Correspondence: Abdul Kader Mohiuddin, Alumnus, Faculty of Pharmacy, Dhaka University, Dhaka-1000, Bangladesh
Received: November 27, 2025 | Published: December 17, 2025
Citation: Mohiuddin AK. Global green betrayal: excuses are plenty, forests empty, and truth overlooked. Biodiversity Int J. 2025;8(1):40-50. DOI: 10.15406/bij.2025.08.00219
Deforestation is accelerating across regions as ecosystems face mounting human pressures. Biodiversity is collapsing at unprecedented rates, with wildlife populations declining by nearly three-quarters and economic losses reaching trillions of dollars each year. Agricultural expansion, industrial extraction, climate-driven wildfires, and conflict are driving record levels of forest degradation, particularly in tropical regions where ecological resilience is already fragile. These combined pressures are pushing the planet toward a critical sustainability threshold, underscoring the urgent need for decisive global action to safeguard the world’s remaining forests before they are lost irreversibly. Yet public trust in climate governance continues to erode as global leaders host consecutive U.N. summits in major fossil-fuel-exporting and high-emission nations—including the United Arab Emirates, Azerbaijan, and Egypt—while the worldwide backlash over COP30’s Amazon tree-felling lays bare the deeper climate challenges threatening the credibility of international sustainability commitments.

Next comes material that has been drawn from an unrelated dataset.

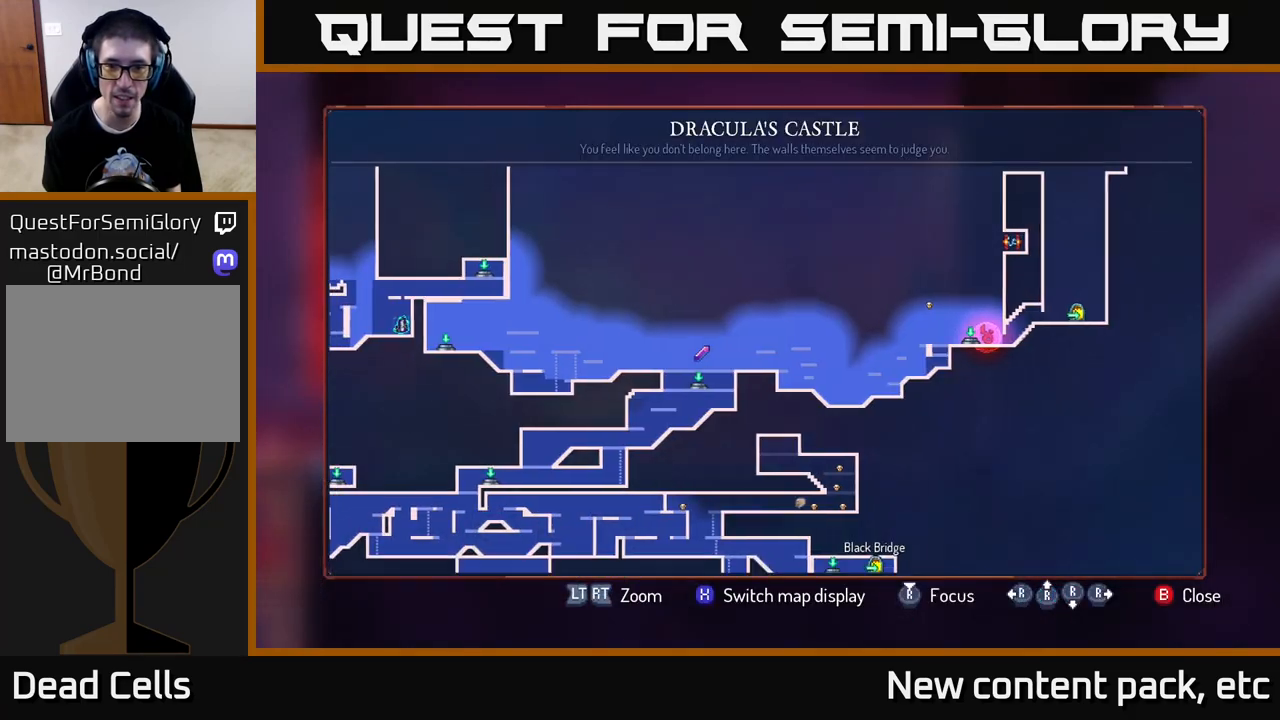
{"buttons": [], "left_stick": "center", "right_stick": "center", "events": [[217, "left_stick", "center"]]}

Keywords: tree-cover loss, permanent land-use change, tropical deforestation, armed conflicts, biodiversity decline, agricultural expansion, climate-driven wildfires, mining-related loss, wildfires
Biodiversity loss has become one of the most urgent sustainability challenges of the twenty-first century. Although scientists estimate that Earth may host between 100 million and 1 trillion species.1 only about 2 million have been formally described, underscoring how little is understood about the biological systems upon which human well-being depends.2 The World Wide Fund for Nature’s Living Planet Report shows that nearly three-quarters of global wildlife populations have disappeared in just five decades, a level of ecological decline that now disrupts ecosystem integrity, food systems, and economic stability worldwide.3
Today, roughly five million hectares of forest are destroyed each year, with 95% of this loss occurring in tropical regions.2 Socioeconomic pressures—from population growth and rising GDP per capita to disruptive shocks such as the COVID-19 pandemic and the 2008 financial crisis—continue to shape where and how quickly forests disappear. Research shows that population size, economic development, colonial history, geographic conditions, and existing forest cover all influence deforestation differently in countries with large versus limited forest resources.4 Meanwhile, industrial activities such as logging, mining, and large-scale agriculture keep pushing deeper into forest landscapes, driven by soaring global demand for beef, palm oil, timber, soy, and paper, and accelerating destruction at an unprecedented scale.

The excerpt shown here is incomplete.